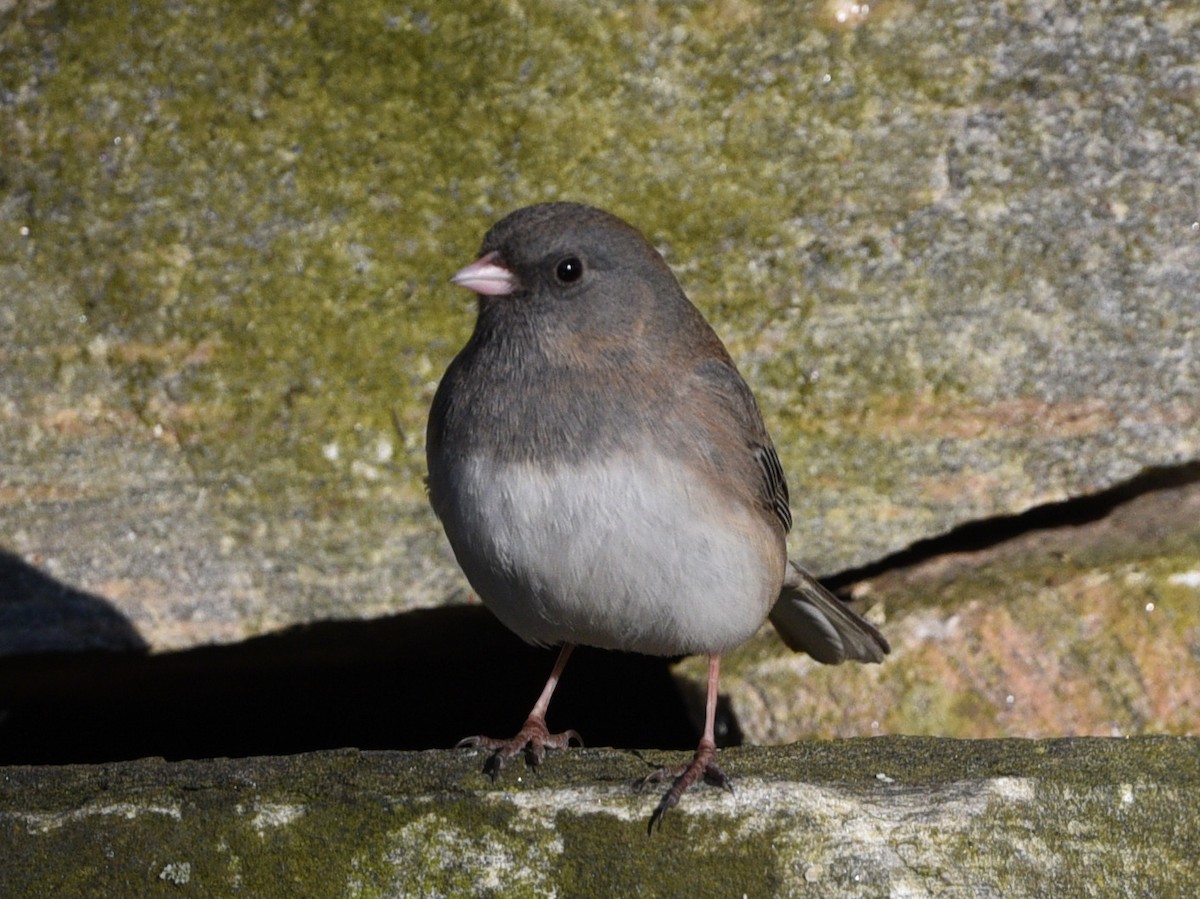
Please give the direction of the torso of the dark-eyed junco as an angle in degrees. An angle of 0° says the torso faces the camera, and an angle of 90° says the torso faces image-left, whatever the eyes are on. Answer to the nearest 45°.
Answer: approximately 45°
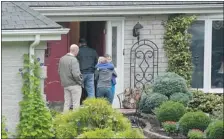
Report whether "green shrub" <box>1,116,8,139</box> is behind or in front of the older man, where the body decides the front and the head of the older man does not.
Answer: behind

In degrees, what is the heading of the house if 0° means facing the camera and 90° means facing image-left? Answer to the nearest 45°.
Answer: approximately 0°

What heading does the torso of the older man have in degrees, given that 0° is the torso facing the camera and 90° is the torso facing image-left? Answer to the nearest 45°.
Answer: approximately 225°

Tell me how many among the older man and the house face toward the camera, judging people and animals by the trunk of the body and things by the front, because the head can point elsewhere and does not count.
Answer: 1

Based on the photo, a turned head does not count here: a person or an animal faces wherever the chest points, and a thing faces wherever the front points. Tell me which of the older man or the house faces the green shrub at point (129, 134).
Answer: the house

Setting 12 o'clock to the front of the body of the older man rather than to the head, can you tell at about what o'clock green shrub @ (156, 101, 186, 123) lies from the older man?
The green shrub is roughly at 2 o'clock from the older man.
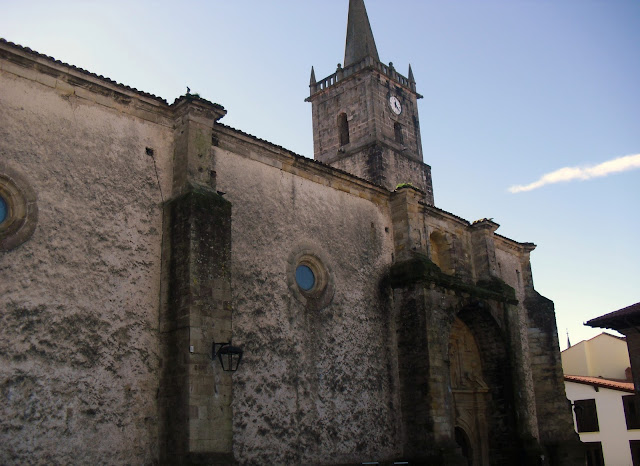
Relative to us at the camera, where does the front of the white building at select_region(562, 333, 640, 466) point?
facing the viewer

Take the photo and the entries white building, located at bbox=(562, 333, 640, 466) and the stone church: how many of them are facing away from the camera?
0

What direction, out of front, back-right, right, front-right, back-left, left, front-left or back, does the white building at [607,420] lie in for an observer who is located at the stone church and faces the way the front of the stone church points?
left
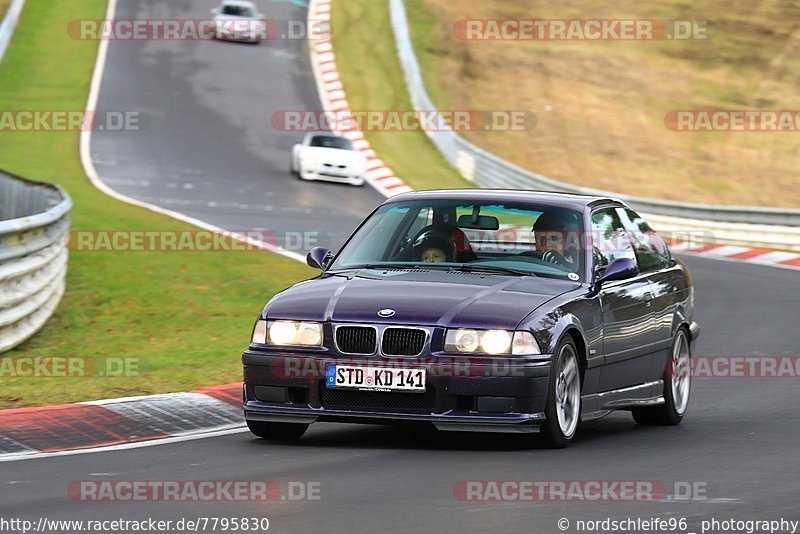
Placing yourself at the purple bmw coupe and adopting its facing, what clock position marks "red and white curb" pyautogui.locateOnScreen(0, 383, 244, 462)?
The red and white curb is roughly at 2 o'clock from the purple bmw coupe.

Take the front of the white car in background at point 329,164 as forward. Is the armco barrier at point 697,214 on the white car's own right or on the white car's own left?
on the white car's own left

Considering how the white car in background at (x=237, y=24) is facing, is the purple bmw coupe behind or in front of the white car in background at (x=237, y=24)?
in front

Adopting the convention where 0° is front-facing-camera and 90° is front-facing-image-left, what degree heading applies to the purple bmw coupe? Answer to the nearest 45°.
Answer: approximately 45°

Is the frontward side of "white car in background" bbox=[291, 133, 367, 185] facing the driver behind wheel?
yes

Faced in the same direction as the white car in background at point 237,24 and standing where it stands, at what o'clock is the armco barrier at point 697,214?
The armco barrier is roughly at 11 o'clock from the white car in background.

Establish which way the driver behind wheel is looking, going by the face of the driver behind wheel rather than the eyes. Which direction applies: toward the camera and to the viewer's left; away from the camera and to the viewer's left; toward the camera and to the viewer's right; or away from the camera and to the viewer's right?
toward the camera and to the viewer's left

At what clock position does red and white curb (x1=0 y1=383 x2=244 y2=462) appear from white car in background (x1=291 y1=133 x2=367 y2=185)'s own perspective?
The red and white curb is roughly at 12 o'clock from the white car in background.

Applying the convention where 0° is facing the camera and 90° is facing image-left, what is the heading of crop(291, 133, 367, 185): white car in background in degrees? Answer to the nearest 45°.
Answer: approximately 0°

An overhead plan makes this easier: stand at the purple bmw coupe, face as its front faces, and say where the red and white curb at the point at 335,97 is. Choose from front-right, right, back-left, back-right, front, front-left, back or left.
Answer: back-right

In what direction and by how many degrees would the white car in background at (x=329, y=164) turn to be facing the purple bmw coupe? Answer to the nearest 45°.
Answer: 0° — it already faces it

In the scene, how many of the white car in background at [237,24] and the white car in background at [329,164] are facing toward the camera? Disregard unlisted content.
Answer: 2

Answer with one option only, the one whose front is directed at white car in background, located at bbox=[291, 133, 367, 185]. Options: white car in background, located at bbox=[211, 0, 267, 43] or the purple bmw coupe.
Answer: white car in background, located at bbox=[211, 0, 267, 43]

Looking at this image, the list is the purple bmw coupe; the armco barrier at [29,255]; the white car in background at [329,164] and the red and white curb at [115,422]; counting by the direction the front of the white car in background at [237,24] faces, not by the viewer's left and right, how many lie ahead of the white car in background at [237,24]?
4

********

▶ Assigned task:
Reproduce the entries above exactly, without images.

▶ Output of the task:
Please give the direction of the torso of the dark-eyed junco as an angle in degrees. An angle of 0° says the torso faces the camera, and an angle of 90° says the torso faces image-left, whatever the eyes are on. Answer to the nearest 45°.
Answer: approximately 45°
Report whether "green shrub" <box>1,116,8,139</box> is behind or in front of the older man, where the body decides the front and the head of the older man does not.
Answer: behind

In degrees, what is the heading of the house if 0° means facing the camera and 90° means facing image-left? Answer to the nearest 45°.
Answer: approximately 0°

What heading does the torso of the older man have in degrees, given that 0° is the torso facing the camera and 90° is the torso facing image-left? Answer to the nearest 45°.
Answer: approximately 225°

Tell me how many among the older man and the house face toward the camera, judging people and animals by the trunk of the body and things by the front, because the head can point elsewhere and does not count.
Answer: 1

Based on the photo, a turned head does not count here: a person or an animal faces wherever the chest points, and a thing faces wherever the front points. Tell me which of the older man or the house faces the green shrub at point (129, 134).
Answer: the house

Setting 12 o'clock to the front of the body of the older man rather than to the head, can you tell at about what o'clock green shrub @ (156, 101, 186, 123) lies from the older man?
The green shrub is roughly at 2 o'clock from the older man.
Relative to us at the camera, where does the front of the white building at select_region(562, 333, 640, 466) point?
facing the viewer

Take the photo and the entries white building, located at bbox=(562, 333, 640, 466) and the stone church: how many of them are facing away from the camera?
0

What direction, out of front, back-right, right, front-right, back-left, left, front-left or back, does the white building at [607,420] lie in for an observer who is located at the stone church and faces the way the front of the stone church points?
left
Placing yourself at the purple bmw coupe and adopting its facing, what clock position marks "red and white curb" pyautogui.locateOnScreen(0, 383, 244, 462)?
The red and white curb is roughly at 2 o'clock from the purple bmw coupe.

Take the front of the white car in background at point 329,164 as forward. Is the armco barrier at point 697,214 on the white car's own right or on the white car's own left?
on the white car's own left

Considering how the white car in background at (x=237, y=24) is facing, is the purple bmw coupe behind or in front of the white car in background at (x=237, y=24)?
in front

Adopting the convention where 0° is front-facing-camera and 90° is front-facing-image-left, what degree heading applies to the purple bmw coupe? Answer to the nearest 45°.
Answer: approximately 45°

Is the frontward side of "white car in background" bbox=[291, 133, 367, 185] facing the driver behind wheel?
yes

Faced in the same direction as the white car in background at point 237,24 and standing where it stands, at what o'clock is the armco barrier at point 697,214?
The armco barrier is roughly at 11 o'clock from the white car in background.

Establish which way the driver behind wheel is looking, going by the face of the driver behind wheel rather than the eyes. Which direction applies: toward the camera and to the viewer's left; away from the camera and to the viewer's left; toward the camera and to the viewer's right; or away from the camera and to the viewer's right?
toward the camera and to the viewer's left

At what clock position does red and white curb (x1=0 y1=383 x2=244 y2=462) appear from white car in background (x1=291 y1=133 x2=367 y2=185)'s own perspective?
The red and white curb is roughly at 12 o'clock from the white car in background.

Applying the convention where 0° is facing the camera and 90° is facing image-left, what is the heading of crop(291, 133, 367, 185): white car in background in degrees? Answer to the nearest 45°.
Answer: approximately 0°

An overhead plan makes this easier: stand at the purple bmw coupe, face as its front faces, and say where the red and white curb at the point at 335,97 is. Choose from front-right, right, back-left, back-right, front, front-left, back or left.
Answer: back-right

In what direction and by how many degrees would the white car in background at (x=329, y=164) turn to be facing the purple bmw coupe? Answer to the nearest 45°.
Answer: 0° — it already faces it

In the scene, how many of the white car in background at [237,24] and the white car in background at [329,164] are facing toward the camera? Disregard unlisted content.
Answer: 2

Answer with one option only, the one whose front is directed at white car in background, located at bbox=[291, 133, 367, 185]. Options: white car in background, located at bbox=[211, 0, 267, 43] or the purple bmw coupe.
Answer: white car in background, located at bbox=[211, 0, 267, 43]

Looking at this image, the list is the purple bmw coupe; the armco barrier at [29,255]; the white car in background at [329,164] and the red and white curb at [115,422]; counting by the direction the front of the white car in background at [237,24] faces, not by the viewer's left and right, how many lie ahead of the white car in background at [237,24]?
4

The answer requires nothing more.